Plaintiff stockbroker sued Defendants after he was terminated, alleging multiple violations of the Americans with Disabilities Act ("ADA") and Age Discrimination in Employment Act ("ADEA"). The district court awarded summary judgment for Defendants, finding that, under both Acts, Plaintiff failed to establish a prima facie discrimination case because he could not establish that he was "qualified" to perform the essential functions of his job (SLA 2016-37).

Conducting a de novo review, the Sixth Circuit affirms. Absent direct evidence of discrimination, the claims under both Acts are subject to a burden-shifting analysis, with the initial burden on Plaintiff to show a prima facie case. If Plaintiff establishes his prima facie case, Defendants must articulate a non-discriminatory explanation for Plaintiff's termination. If Defendants do so, the burden shifts to Plaintiff to prove Defendants' explanation was pre-textual.

Agreeing with the district court, the Court declines to shift the burden to Defendants on the ADA claims, finding the record "replete with evidence" that Plaintiff, who had suffered a third heart attack before taking long-term leave, was no longer qualified for his position. Among other facts, Plaintiff had not been released to return to work by his doctor, had testified in other proceedings that he was completely disabled, and showed no intention of returning to work when his long-term disability leave ended.

The Court likewise rejects Plaintiff's argument that Defendants also violated the ADA by failing to engage in the "interactive process" of identifying reasonable accommodations. Plaintiff failed to show he requested an accommodation, failed to identify a specific job for which he was qualified, and waived any appellate challenge to the district court's evidentiary ruling excluding letters his attorney purportedly sent to Defendants seeking to discuss accommodations as being unauthenticated and unverified.

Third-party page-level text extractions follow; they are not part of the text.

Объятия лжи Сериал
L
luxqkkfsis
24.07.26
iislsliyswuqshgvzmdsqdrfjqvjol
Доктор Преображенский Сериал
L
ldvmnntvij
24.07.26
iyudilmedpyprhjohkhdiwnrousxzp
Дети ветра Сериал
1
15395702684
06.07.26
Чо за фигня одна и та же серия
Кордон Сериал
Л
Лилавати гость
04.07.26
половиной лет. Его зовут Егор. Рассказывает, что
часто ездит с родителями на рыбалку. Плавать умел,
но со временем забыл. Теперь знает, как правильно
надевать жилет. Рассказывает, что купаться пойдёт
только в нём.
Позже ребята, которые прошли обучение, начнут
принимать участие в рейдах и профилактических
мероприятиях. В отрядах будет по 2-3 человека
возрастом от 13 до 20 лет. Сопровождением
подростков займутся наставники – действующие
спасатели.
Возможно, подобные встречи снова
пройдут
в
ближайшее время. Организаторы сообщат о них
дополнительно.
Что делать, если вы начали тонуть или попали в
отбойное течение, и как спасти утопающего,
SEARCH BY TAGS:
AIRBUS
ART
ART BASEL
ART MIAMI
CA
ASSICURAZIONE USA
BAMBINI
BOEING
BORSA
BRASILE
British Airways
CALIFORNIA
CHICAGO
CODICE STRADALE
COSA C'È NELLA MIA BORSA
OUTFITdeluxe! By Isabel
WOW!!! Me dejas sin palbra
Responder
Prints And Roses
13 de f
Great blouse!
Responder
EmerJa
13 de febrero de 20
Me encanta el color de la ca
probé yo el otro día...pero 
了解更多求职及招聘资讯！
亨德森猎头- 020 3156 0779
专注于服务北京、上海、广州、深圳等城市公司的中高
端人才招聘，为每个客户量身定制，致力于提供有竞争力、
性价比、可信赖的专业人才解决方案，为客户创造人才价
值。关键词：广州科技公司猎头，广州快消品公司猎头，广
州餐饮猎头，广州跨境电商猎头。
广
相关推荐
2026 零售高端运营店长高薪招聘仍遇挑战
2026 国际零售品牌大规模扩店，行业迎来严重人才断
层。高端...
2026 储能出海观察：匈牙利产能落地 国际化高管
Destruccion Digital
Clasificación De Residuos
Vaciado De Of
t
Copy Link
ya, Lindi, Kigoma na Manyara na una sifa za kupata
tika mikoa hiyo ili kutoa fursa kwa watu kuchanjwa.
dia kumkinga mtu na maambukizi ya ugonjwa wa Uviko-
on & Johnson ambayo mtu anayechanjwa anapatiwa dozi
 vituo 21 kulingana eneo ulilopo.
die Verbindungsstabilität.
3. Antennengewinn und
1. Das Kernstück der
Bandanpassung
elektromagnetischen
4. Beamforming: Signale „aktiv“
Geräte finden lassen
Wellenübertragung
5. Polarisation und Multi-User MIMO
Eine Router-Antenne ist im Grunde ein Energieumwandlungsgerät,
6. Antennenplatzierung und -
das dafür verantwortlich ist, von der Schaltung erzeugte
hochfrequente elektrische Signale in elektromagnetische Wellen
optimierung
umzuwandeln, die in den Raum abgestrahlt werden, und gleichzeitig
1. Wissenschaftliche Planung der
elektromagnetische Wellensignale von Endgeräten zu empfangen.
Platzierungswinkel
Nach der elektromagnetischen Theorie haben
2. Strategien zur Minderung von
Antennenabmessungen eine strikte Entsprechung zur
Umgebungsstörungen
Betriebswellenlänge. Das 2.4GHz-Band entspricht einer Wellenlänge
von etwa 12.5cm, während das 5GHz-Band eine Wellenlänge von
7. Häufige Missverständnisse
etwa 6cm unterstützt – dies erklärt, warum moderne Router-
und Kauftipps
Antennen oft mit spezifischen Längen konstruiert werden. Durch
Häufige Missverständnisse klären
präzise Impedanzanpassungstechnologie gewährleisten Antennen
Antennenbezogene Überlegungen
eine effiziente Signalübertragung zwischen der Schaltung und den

The Court similarly finds that Plaintiff waived any challenge to the district court's ADEA decision because he failed to address the district court's conclusion he was not qualified for his position. For good measure, the Court concludes that even if Plaintiff had not waived his challenge, the district court was correct in its dismissal of the ADEA claims for the same reasons it dismissed the ADA claims.